- Born: November 22, 1980 (age 44)
- Origin: Minneapolis, Minnesota, United States
- Genres: Rock music
- Occupation(s): Musician, songwriter, guitarist
- Instrument(s): Vocals, guitar
- Years active: 2006–present
- Labels: Simon Recordings
- Website: sleepstudymusic.com

= Ryan Plewacki =

Ryan Plewacki (born November 22, 1980) is an American musician and guitarist. Plewacki is the leader of Sleep Study and guitarist for The Honeydogs since 2012.

In 2011, Plewacki formed the band Sleep Study (who released their debut record Nothing Can Destroy on Simon Recordings in August 2012). Shortly after the release of that record, Plewacki was asked by Adam Levy of The Honeydogs to perform as lead guitarist at the release show for What Comes After, joined them for South by Southwest in 2012 and continues to perform in that role.

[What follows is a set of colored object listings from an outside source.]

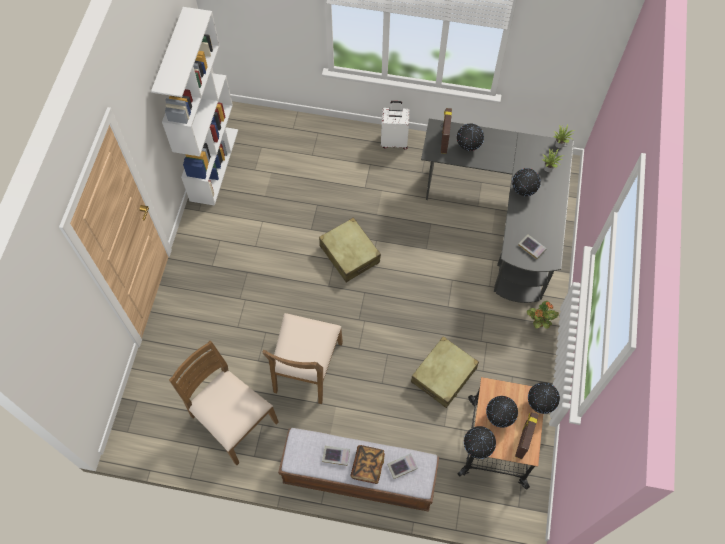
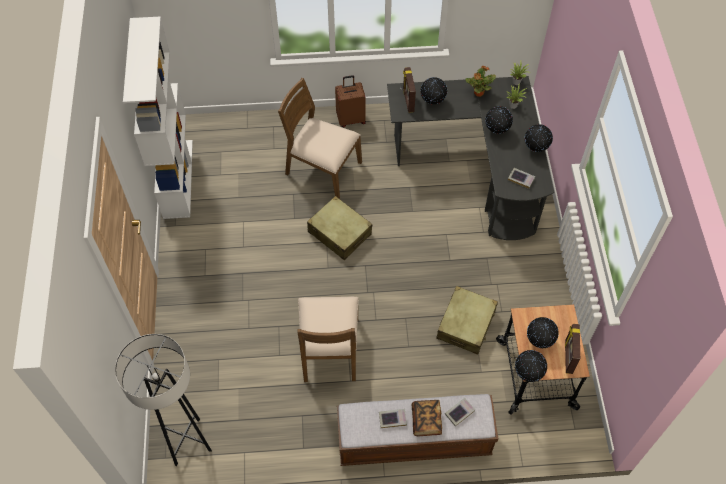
camera: 15 degrees left, 5 degrees down
(151, 422) = (188, 442): none -> grey floor lamp
(232, 420) = (271, 418): brown chair -> brown chair (322, 169)
(394, 141) = (351, 119): white suitcase -> brown suitcase
(538, 322) = (539, 254): potted plant -> potted plant (478, 93)
(539, 404) = (573, 319): globe -> globe (535, 149)

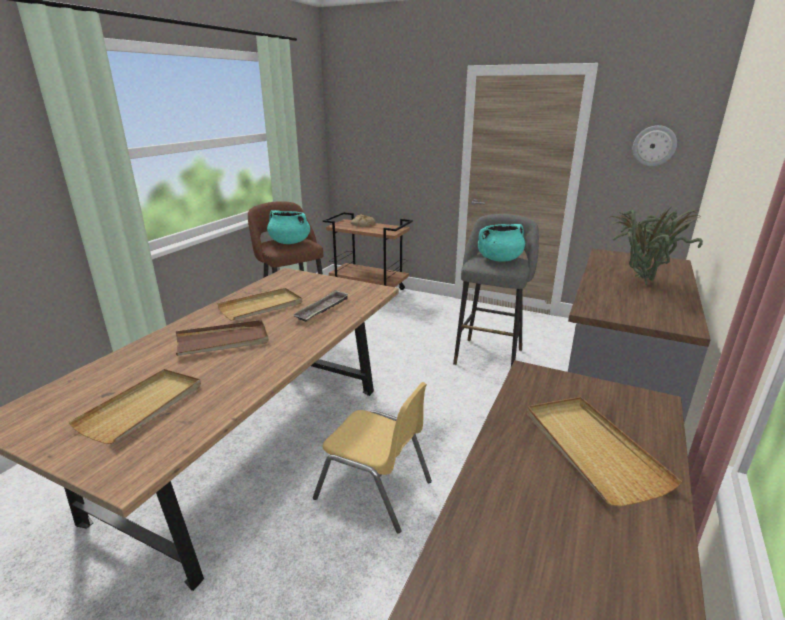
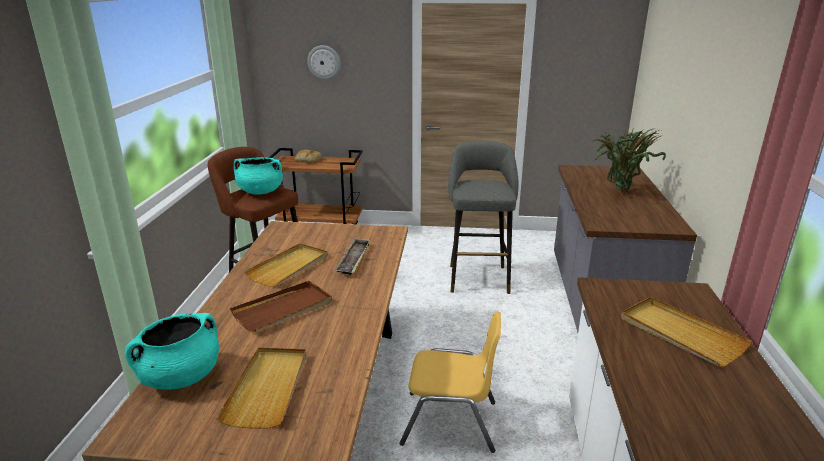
camera: 20 degrees left, 0 degrees up
(499, 259) = (484, 185): turquoise cooking pot -> turquoise cooking pot (181, 377)
(654, 146) = (590, 67): wall clock -> wall clock (324, 62)

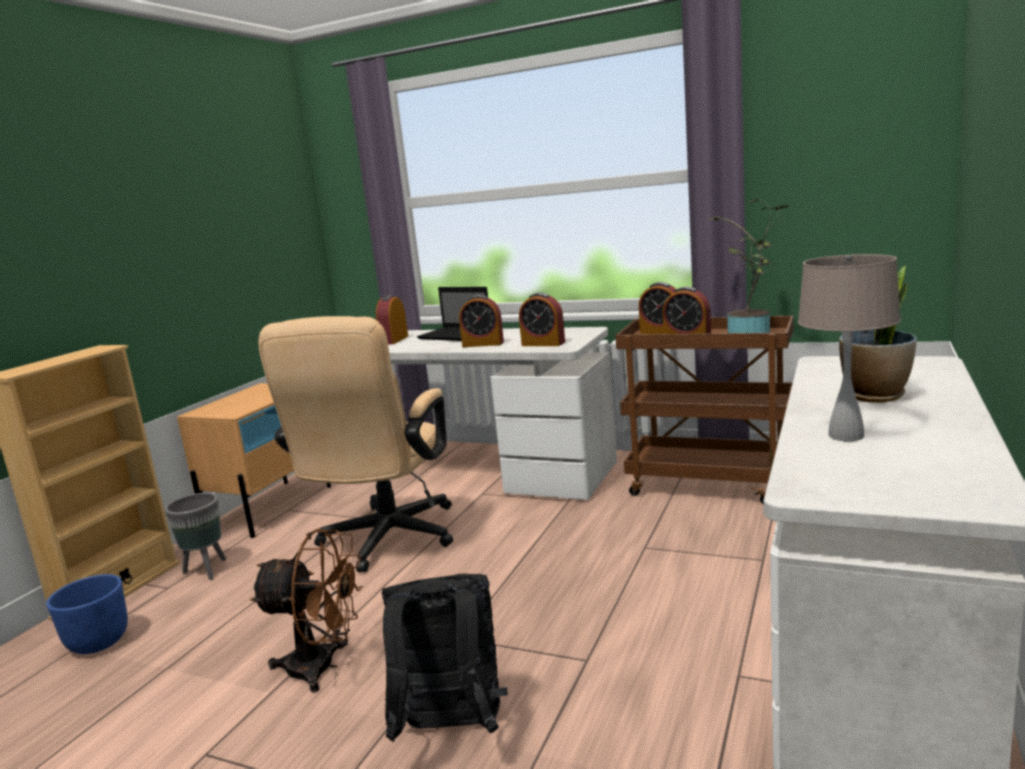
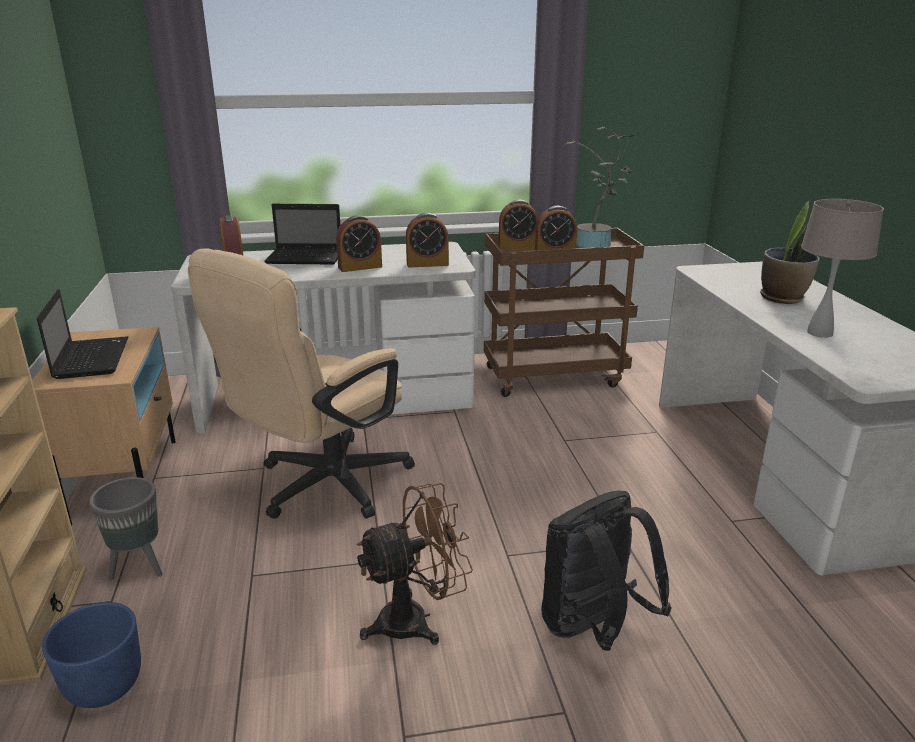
camera: 35 degrees left, 10 degrees up
(242, 400) = (91, 358): none -> laptop
(384, 542) = (321, 487): beige office chair -> beige office chair turned 60 degrees clockwise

Plewacki's guitar work is featured on the 2016 release, Love & Cannibalism. Plewacki was also recruited by Darren Jackson of Kid Dakota to perform at the release of Listen to the Crows As They Take Flight and live performances throughout 2012. In 2016, Plewacki joined Mark Mallman for live performances and continues in that position.

Plewacki currently resides in Minneapolis, MN.